Entretien réalisé par Nordine Azzouz
Reporters : Dans «l’Histoire et la Géographie», votre premier roman, on sent bien qu’il y a au fil du récit une forte proximité entre la narratrice et l’auteure, vous et votre vécu. Plus on avance dans sa lecture, plus on perçoit son substrat autobiographique ou, disons, son côté «histoire de famille» très prégnant. N’est-ce pas dans vos liens parentaux que vous êtes allée chercher la source ou la ressource de votre texte ?
Yasmina Azzoug : Les faits et la réalité (ou notre perception de la réalité) sont une matière première de choix pour l’écriture. Mais ce texte ne s’inscrit pas dans de l’autofiction pure ou de l’écriture du réel. Certaines choses sont «vraies», elles sont fausses hors de leur contexte ! S’il y a une part autobiographique, elle est très romancée.
Ce roman est mon premier et peut-être ai-je commencé par le plus intimiste. Lorsque la question de l’écriture s’est posée à moi, je me suis évidemment demandée qu’écrire ? Que dire après ces millions de pages déjà écrites avant moi ? Cela me semblait naturel et intuitif de parler de choses que j’avais vécues ou perçues ou fantasmées. J’ai pensé que je pourrais imaginer les espaces entre ces choses, entre les pointillés du non-dit.

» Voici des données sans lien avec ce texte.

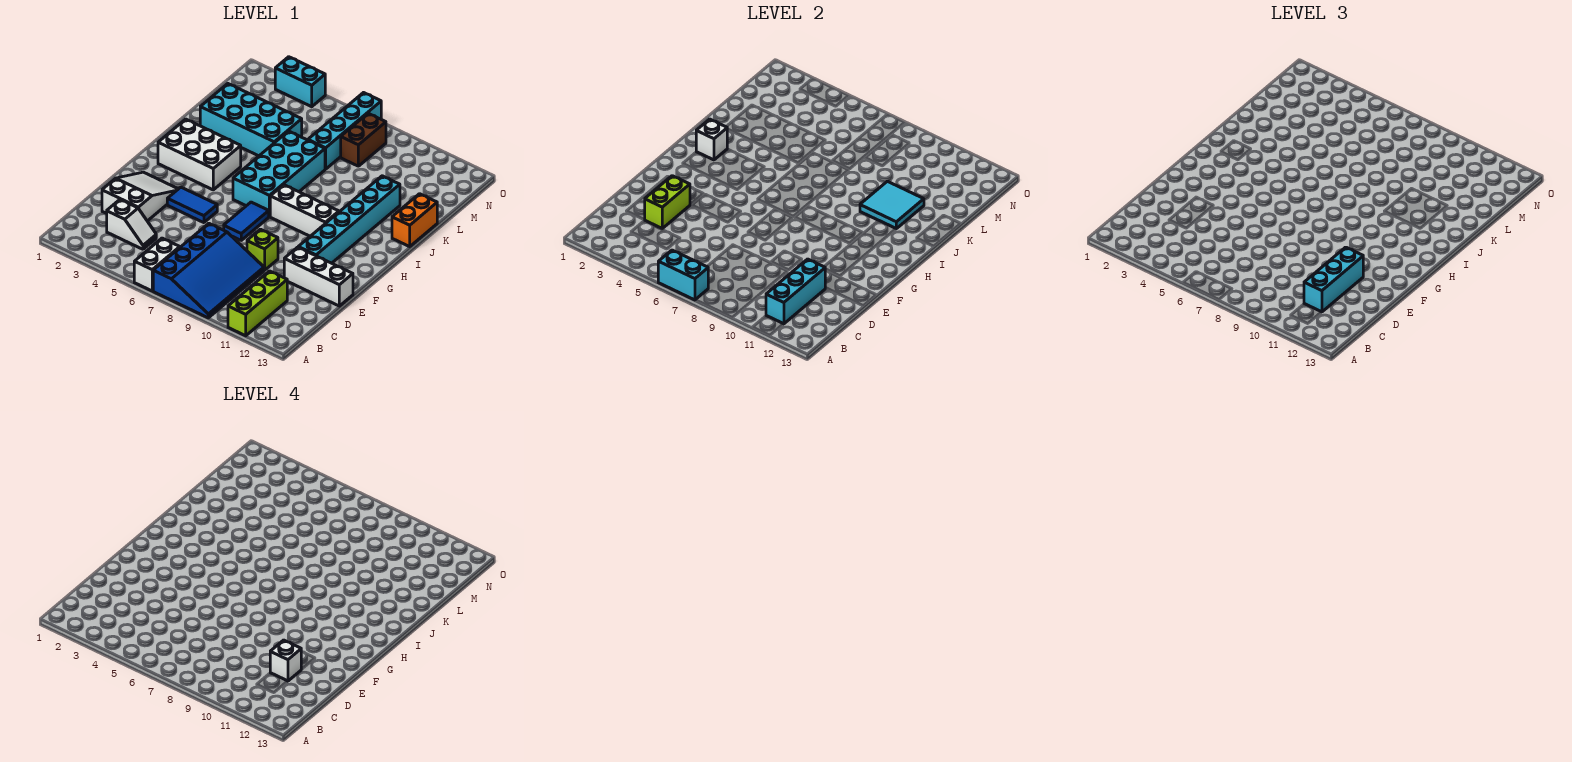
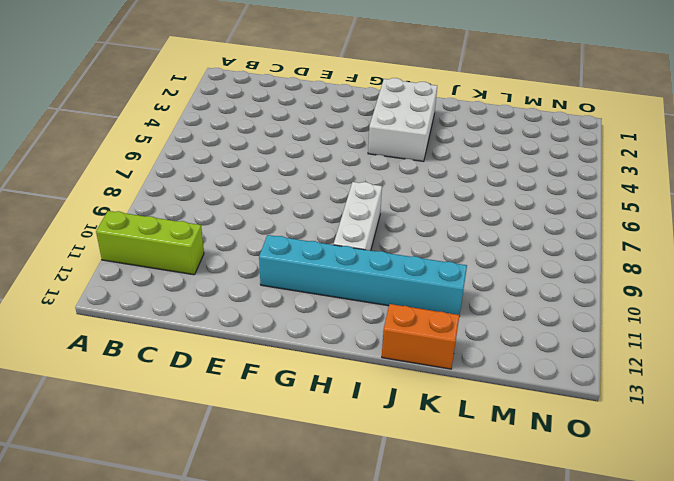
none -> white 1x2 brick [134,238,180,291]
none -> blue 3x4 slope [153,223,264,318]
none -> white 1x2 slope [107,200,156,249]

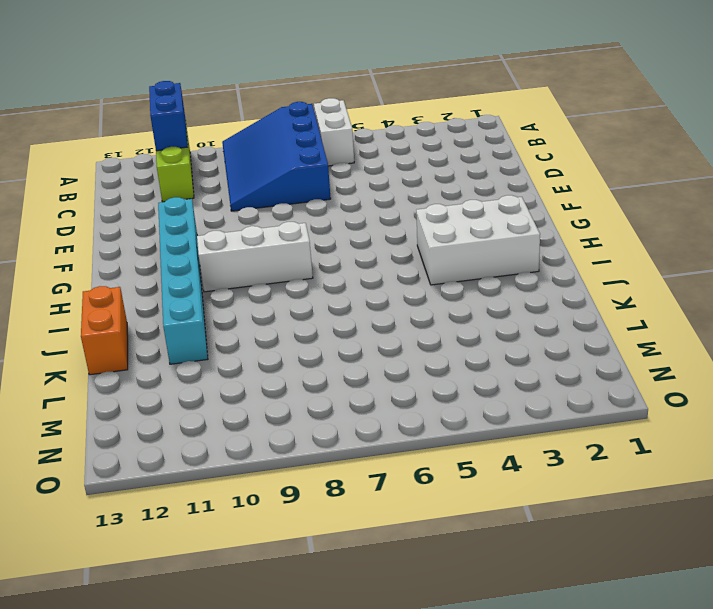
blue 1x2 brick [149,81,188,151] -> cyan 1x3 brick [766,259,825,324]
none -> white 1x2 slope [107,200,156,249]
none -> white 2x3 slope [102,172,178,221]
none -> lime 1x1 brick [247,229,278,270]

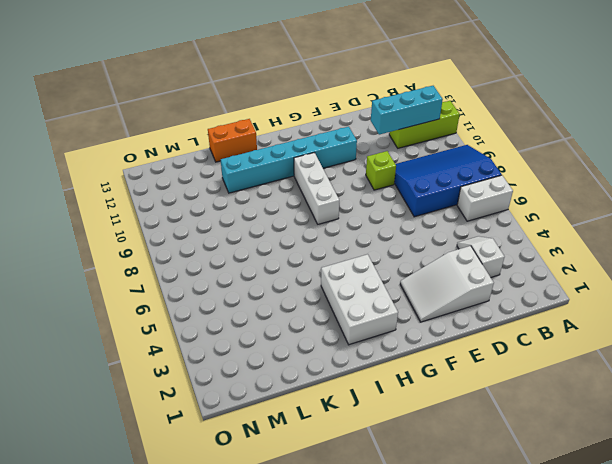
none -> white 1x3 brick [284,247,353,306]
none -> blue 1x2 tile [167,187,217,223]
none -> blue 1x2 tile [224,202,269,240]

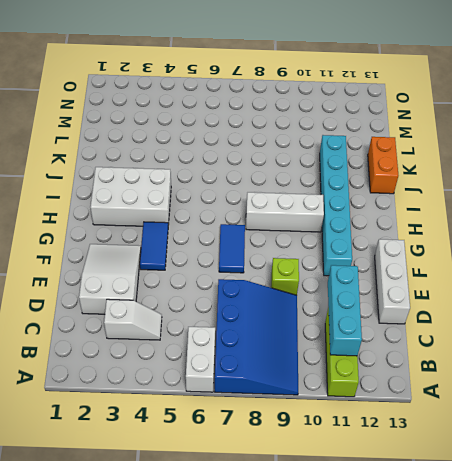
white 1x3 brick [375,239,410,324] -> white 1x3 brick turned to [284,247,353,306]
blue 1x2 tile [140,222,168,270] -> blue 1x2 tile turned to [167,187,217,223]
none -> cyan 2x4 brick [233,131,325,217]
none -> cyan 2x4 brick [200,84,302,156]
none -> cyan 1x4 brick [308,93,381,169]

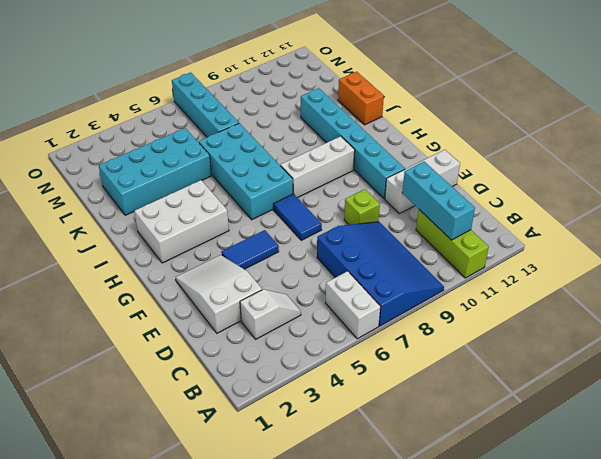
none -> brown 1x2 brick [341,113,386,166]
none -> cyan 1x2 brick [275,57,325,107]
none -> cyan 1x2 brick [658,250,708,300]

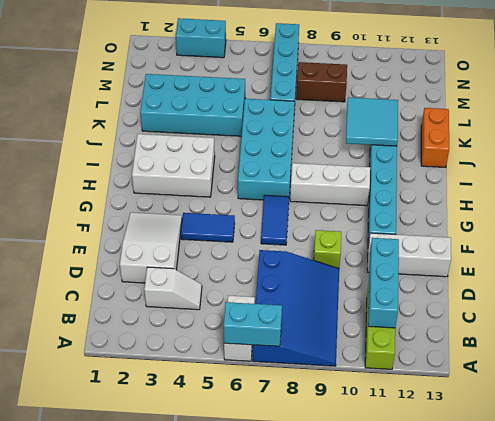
brown 1x2 brick [296,62,347,102] -> brown 1x2 brick turned to [341,113,386,166]
none -> lime 1x2 brick [645,176,690,228]
none -> white 1x1 brick [696,119,727,160]
none -> cyan 1x3 brick [1304,247,1363,312]

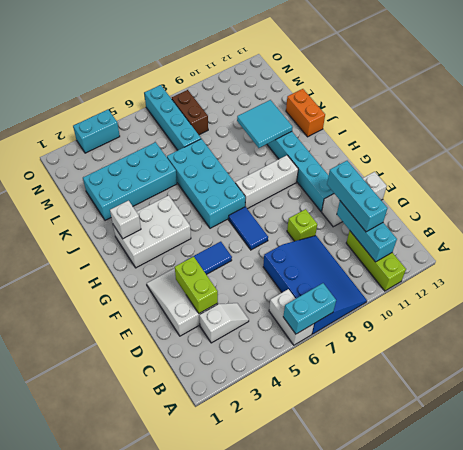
none -> white 1x1 brick [270,640,301,681]

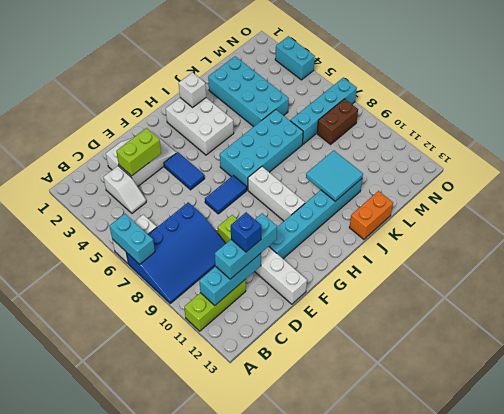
blue 1x1 brick [231,212,261,252] -> white 1x1 brick [270,640,301,681]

Quelle explication avez-vous à cette quête du souvenir et de la remontée à des temps familiaux disparus ? Est-ce la recherche, d’une part, de vous ou est-ce la poursuite de quelque chose qui a déclenché chez vous l’envie d’écrire ? Un projet que vous avez, semble-t-il, longtemps ajourné après une carrière dans le marketing ?
C’est plutôt une forme d’hommage qui me tenait à cœur depuis longtemps. Cela a commencé en retrouvant de vieux papiers, des cartes postales, des photos. L’envie d’imaginer des passerelles entre tous ces souvenirs… parce que les livres ont une place essentielle dans ma vie. Parce que je tenais à donner, à voir et à entendre des parcours qui ont un écho profond en moi. Parce que je voulais contribuer, même très modestement, à l’écriture sur ce passé si présent. Tout cela a convergé à un moment et il a fallu que ça sorte.
Le temps et la mémoire sont deux sujets qui m’intéressent et qui sont éminemment des sujets d’écriture. Il y a plusieurs publications sur les effets de l’histoire coloniale en Algérie et sur la situation sociétale tout court. La génération de mes parents et de mes grands-parents a vécu des atrocités dans sa chair. Il y a une destruction ou une métamorphose de la mémoire et des souvenirs, c’est le travail intrinsèque du temps ; c’est aussi le travail des parties en présence, c’est aussi un travail intime, un instinct de survie peut-être pour continuer à avancer dans la vie et pour permettre aux enfants de naître et de vivre. On ne peut évidemment pas oblitérer l’impact que cela a sur les enfants qui viennent après. On sait que cette mémoire confisquée remonte un jour ou l’autre. Et la somme des mémoires individuelles et subjectives constitue des personnes, puis un pays. En l’occurrence pour certains, deux pays ! L’écriture tente de mettre du liant entre tout cela.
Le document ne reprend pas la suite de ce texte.